I've answered the part concerning the synchronization issue inline.

lib/libc/stdlib/quick_exit.c
73	It does not matter if it changes after insertion or not. The write to 'cleanup' needs to be visible, if we see the element on the list. Stating it using the C11 terminology, there needs to be happens-before relation between write to 'cleanup' and all reads in line below. I was unable to find any formal rule why #2 from your list is necessarily true. I think you're mistaken (if you're not, than I am).

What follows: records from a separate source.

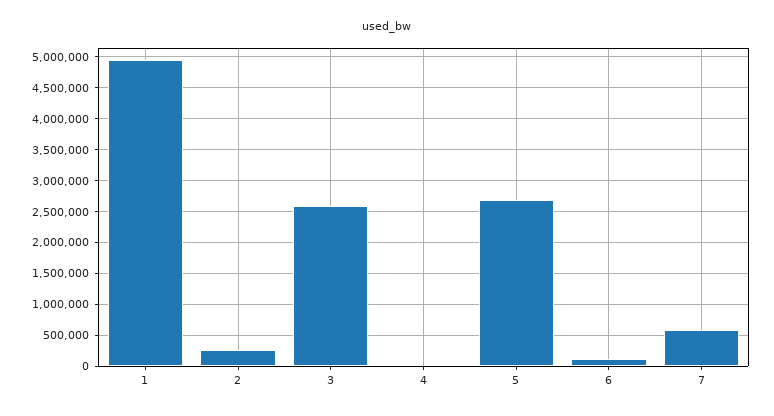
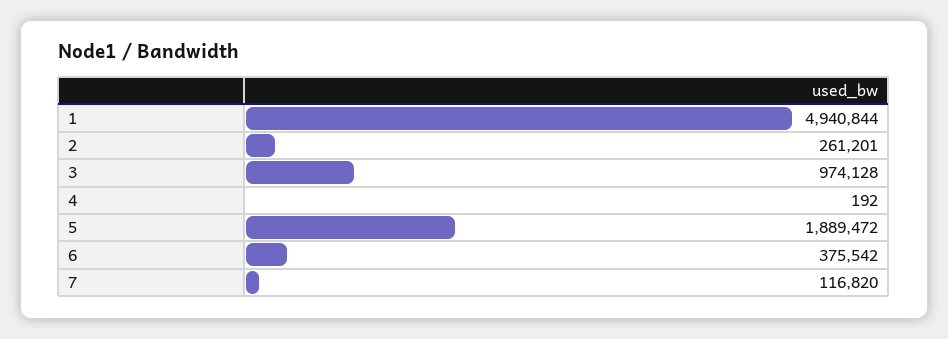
3: 2600000 -> 974128
5: 2700000 -> 1889472
6: 100000 -> 375542
7: 600000 -> 116820

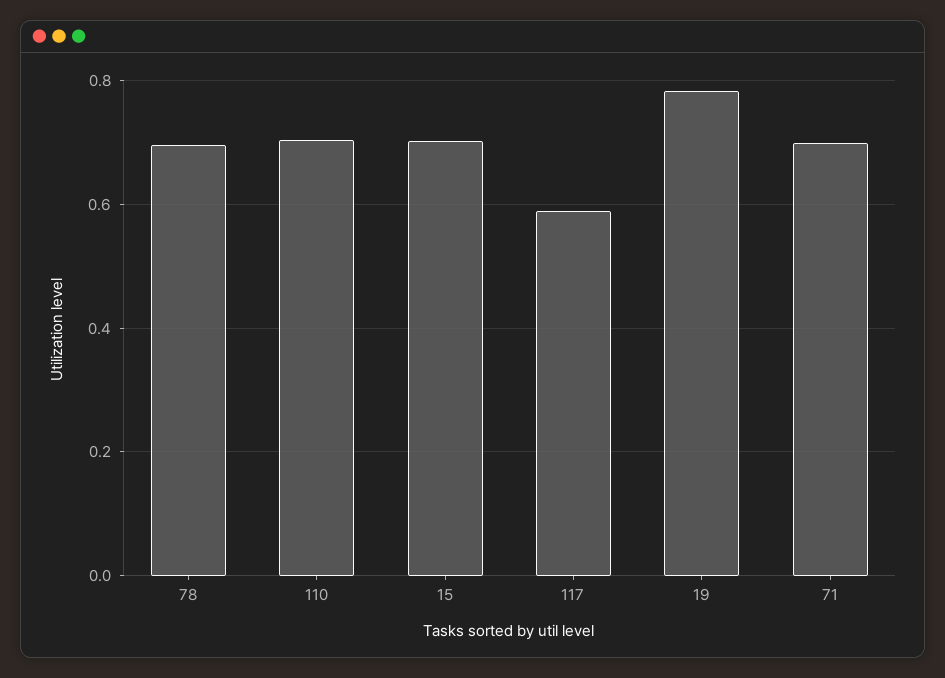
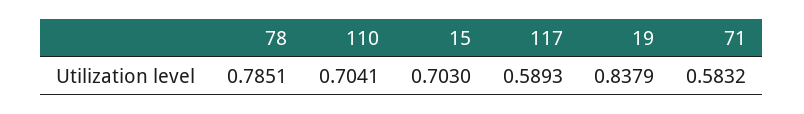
78: 0.7 -> 0.7851
19: 0.78 -> 0.8379
71: 0.7 -> 0.5832

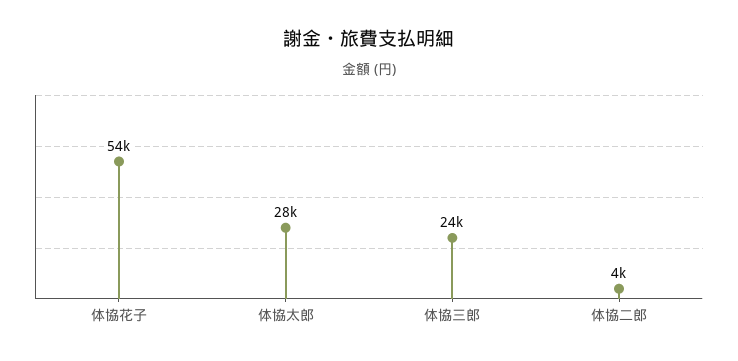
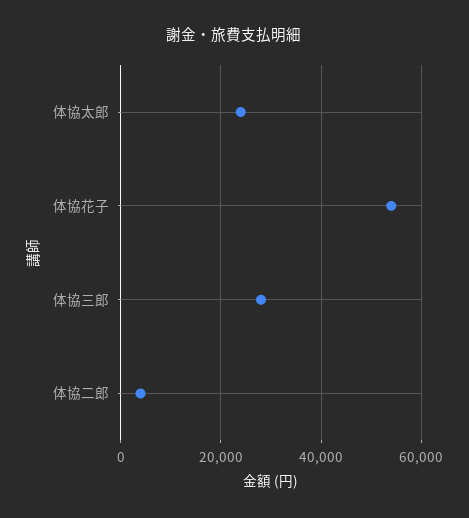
体協太郎: 28000 -> 24000
体協三郎: 24000 -> 28000

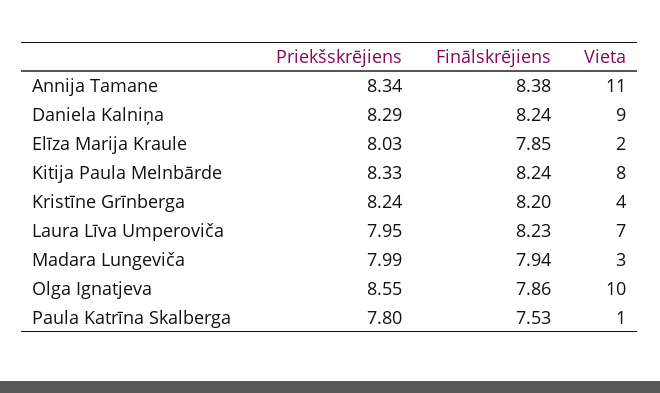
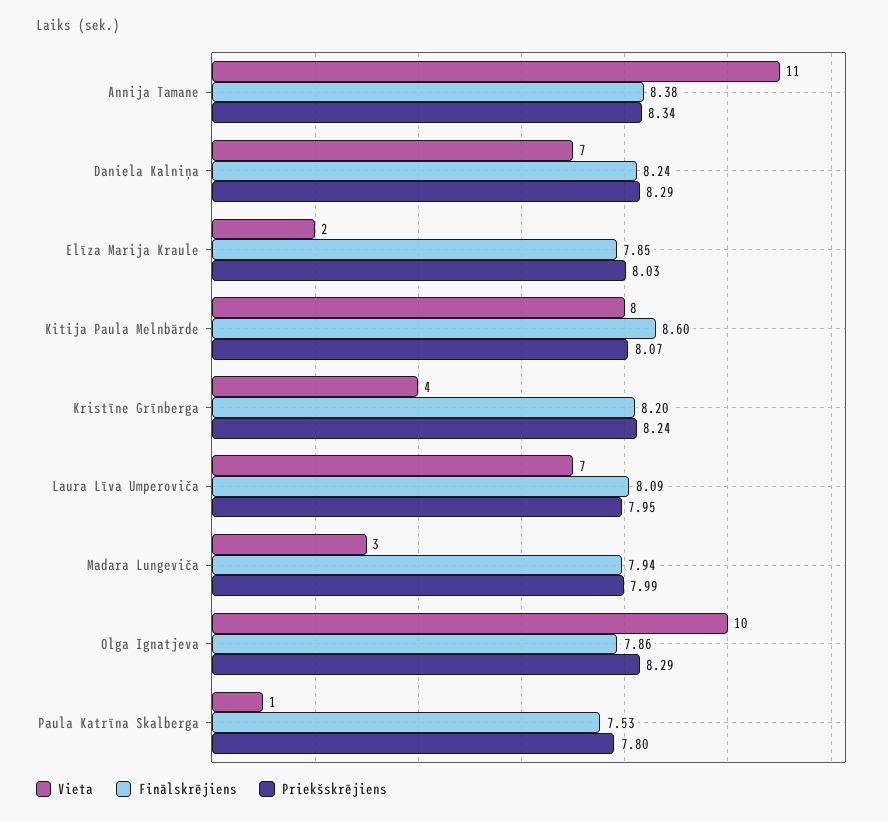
Vieta, Daniela Kalniņa: 9 -> 7
Priekšskrējiens, Kitija Paula Melnbārde: 8.33 -> 8.07
Finālskrējiens, Kitija Paula Melnbārde: 8.24 -> 8.6
Finālskrējiens, Laura Līva Umperoviča: 8.23 -> 8.09
Priekšskrējiens, Olga Ignatjeva: 8.55 -> 8.29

The write to `cleanup` necessarily happens before the read in `quick_exit()` if the element is on the list as seen by `quick_exit()`. Adopting the C standard parlance, this write is sequenced before the `atomic_fcmpset_rel_ptr()` call which is a release operation (if using the corresponding C atomic operation, and if the object has a C atomic type, indeed; this should be changed accordingly if switching to C atomics as asked by @theraven) which synchronizes with `atomic_load_acq_ptr()` (an acquire operation; again, this is true only if using the corresponding C atomic operation while reasoning in the C standard frame), which is sequenced before the read of `cleanup`. And, as you know, "sequenced before" is a sub-relation of "happens before", and the latter's definition implies it is transitive. Maybe your objection comes from the fact that the reasoning above proves that the write to `cleanup` happens before the read in `quick_exit()` but actually is not enough to prove the former is visible to the latter (this is the understandably missing part in @mjg's explanation). Indeed, of all the side-effects to `cleanup` that happen before the read, the one before the `atomic_fcmpset_rel_ptr()` that is then read by the acquire operation must be the last one. But then it is immediate that this is true because each `quick_exit_handler` structure is allocated anew, so it is impossible for two threads to share the same address for `handler` (as long as `malloc()` works...). Hence the only side-effect that can possibly affect the `handler` field of the `quick_exit_handler` structure actually read in `quick_exit()` is the one at start of `at_quick_exit()` in the same call. Since, as we saw in the previous paragraph, it also happens before the read in `quick_exit()`, it's by definition (deferring to the C standard) the one that is visible at that point. QED.

olce added inline comments.Sep 25 2023, 9:14 PM

lib/libc/stdlib/quick_exit.c
73	Hence the only side-effect that can possibly affect the `handler` field of the `quick_exit_handler` structure... Typo here, `handler` should be replaced by `cleanup`.

des marked 12 inline comments as done.Sep 26 2023, 5:46 PM

des retitled this revision from libc: Add memory barriers to quick_exit() and at_quick_exit(). to libc: Rewrite quick_exit() and at_quick_exit() using C11 atomics..

des edited the summary of this revision. (Show Details)

switch to C11 atomics

Harbormaster completed remote builds in B53730: Diff 127831.Sep 26 2023, 5:47 PM

kib added inline comments.Sep 26 2023, 6:14 PM

lib/libc/stdlib/quick_exit.c
57–59	So you changed to seq consistent access there, which is stronger than needed but fine.
72–73	The load must have acquire semantic to sync/with CAS in last at_quick_exit().

load acq

Harbormaster completed remote builds in B53733: Diff 127834.Sep 26 2023, 6:29 PM

des marked an inline comment as done.Sep 26 2023, 6:29 PM

des marked an inline comment as done.

kib accepted this revision.Sep 26 2023, 6:46 PM

This revision is now accepted and ready to land.Sep 26 2023, 6:46 PM

theraven added inline comments.Sep 26 2023, 8:21 PM

lib/libc/stdlib/quick_exit.c
57–59	This probably wants to be a weak CAS, since we're not doing anything in the loop. On RISC architectures a weak CAS expands to a ll/sc pair, a strong CAS to an LL/SC pair in a loop. We then put another loop around that, which doesn't do anything differently.